Dirinya menjelaskan, pada bulan April Peraturan Menteri Pertanian diterbitkan untuk merefleksikan alokasi 9,55 juta ton pupuk subsidi, yang kemudian dikirimkan kepada seluruh gubernur untuk diterbitkan Surat Keputusan (SK).
Proses ini baru selesai pada bulan Juni, tetapi masalah muncul ketika ternyata Kementerian Pertanian tidak berkoordinasi dengan PT Pupuk Indonesia mengenai jumlah tersebut, dan anggarannya belum tersedia.
"Sekarang, diperkirakan sekitar 150 kabupaten akan kehabisan alokasi pupuk pada bulan Juli,” tukasnya.
Namun, masalah tersebut sudah ditindaklanjuti dalam rapat pengendalian inflasi di Kementerian Dalam Negeri oleh Menteri Pertanian.
Selain itu, Rahmad mengungkapkan bahwa banyaknya regulasi dalam penyaluran pupuk subsidi juga menimbulkan biaya regulasi yang tinggi.
Proses penagihan pupuk subsidi yang rumit menyebabkan biaya bunga yang cukup besar.
“Ini bukan masalah kurangnya penagihan. Proses reguler dari penyaluran hingga terbitnya surat pencairan dana memakan waktu sekitar 5 bulan. Dari sisi bunga, biayanya mencapai triliunan per tahun. Jika proses ini bisa disederhanakan, akan ada penghematan signifikan bagi negara,” jelas Rahmad.

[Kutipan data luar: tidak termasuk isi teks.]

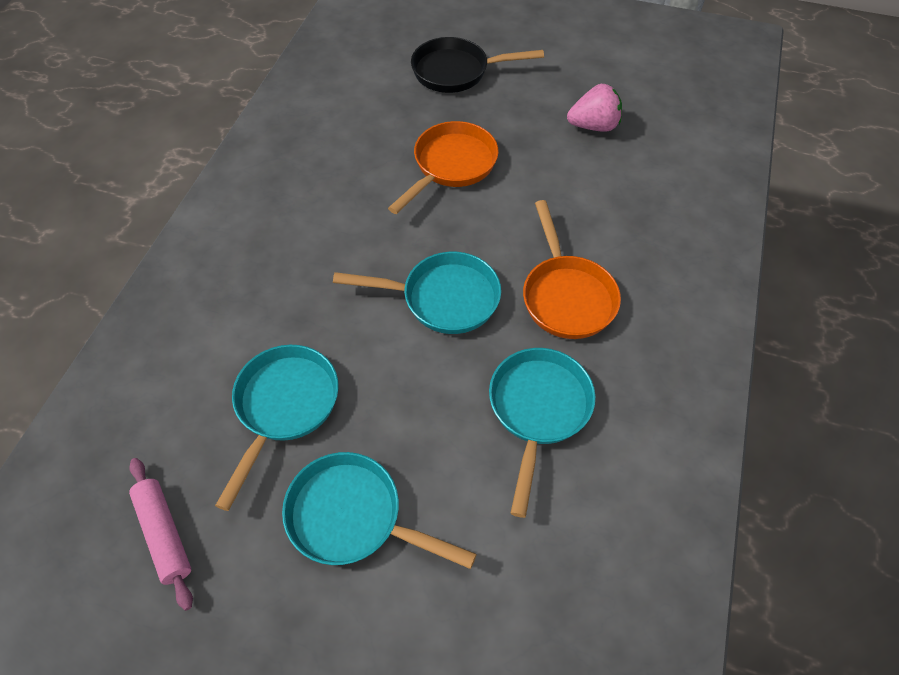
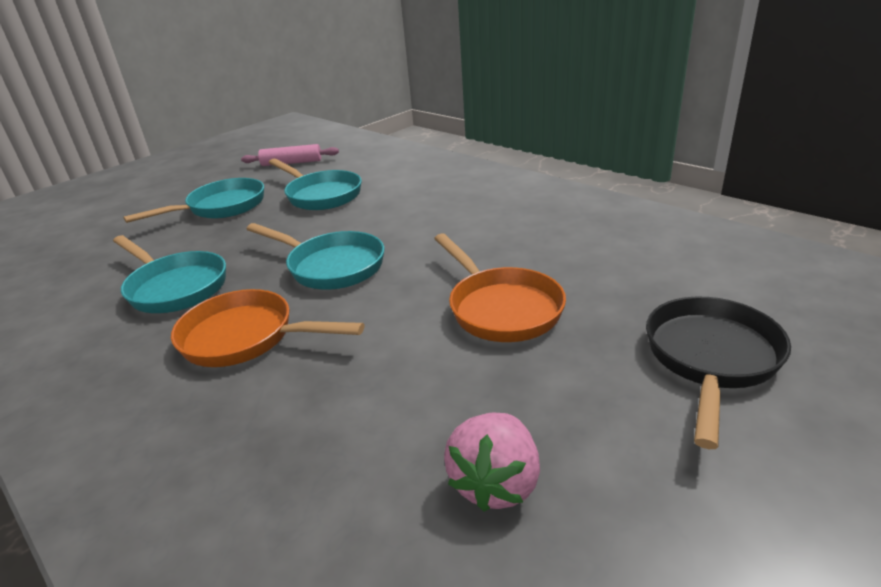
camera: 120 degrees right, 25 degrees down
(443, 298) = (331, 266): turquoise pan -> turquoise pan turned 90 degrees counterclockwise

Lebih lanjut, Rahmad juga mengkritisi aturan kewajiban untuk memiliki stok pupuk di setiap kabupaten, yang mengharuskan PT Pupuk Indonesia mengelola stok hingga 7 juta ton.
Pengelolaan stok ini membutuhkan anggaran sebesar Rp 9 triliun.
“Padahal, secara digital masalah ini bisa diatasi. Dalam forum ini, saya menekankan usulan kami,” ujar Rahmad.
Dalam paparan tersebut, dia menegaskan beberapa tujuan utama, termasuk penetapan sasaran pupuk subsidi, pemutakhiran data kebutuhan, penganggaran berbasis kebutuhan, serta jaminan pasokan gas untuk produksi pupuk, dan lainnya.